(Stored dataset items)
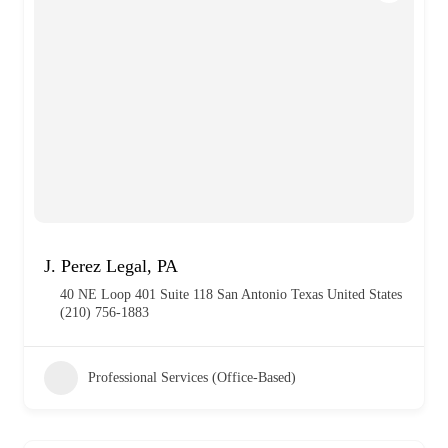
J. Perez Legal, PA
40 NE Loop 401 Suite 118 San Antonio Texas United States
(210) 756-1883
Professional Services (Office-Based)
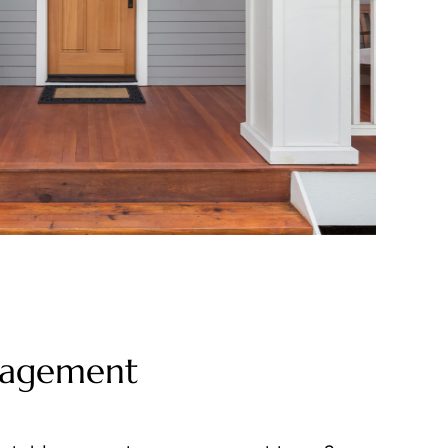
nagement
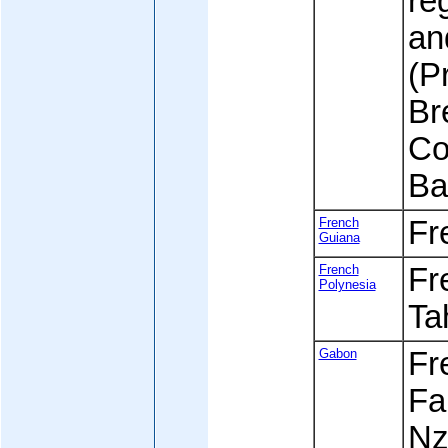
re
an
(P
Br
Co
Ba
French
Fr
Guiana
French
Fre
Polynesia
Tah
Gabon
Fre
Fa
Nz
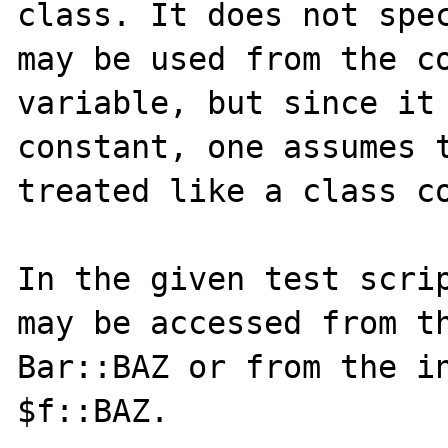
class. It does not spec
may be used from the co
variable, but since it 
constant, one assumes t
treated like a class co
In the given test scrip
may be accessed from th
Bar::BAZ or from the in
$f::BAZ.
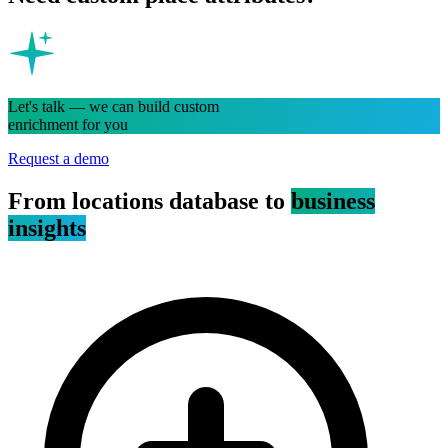
Let's talk — we can build custom
enrichment for you
Request a demo
From locations database to
business
insights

◆ ASSIGNMENT ◆
Rewrite every entry above with each occurrence of "French" replaced by "Francophone" and all other text unchanged. Leave the pictures out.

◆ EXERCISE RESULT ◆
J. Perez Legal, PA
40 NE Loop 401 Suite 118 San Antonio Texas United States
(210) 756-1883
Professional Services (Office-Based)
nagement
re
an
(P
Br
Co
Ba
Francophone
Fr
Guiana
Francophone
Fre
Polynesia
Tah
Gabon
Fre
Fa
Nz
class. It does not spec
may be used from the co
variable, but since it 
constant, one assumes t
treated like a class co
In the given test scrip
may be accessed from th
Bar::BAZ or from the in
$f::BAZ.
Let's talk — we can build custom
enrichment for you
Request a demo
From locations database to
business
insights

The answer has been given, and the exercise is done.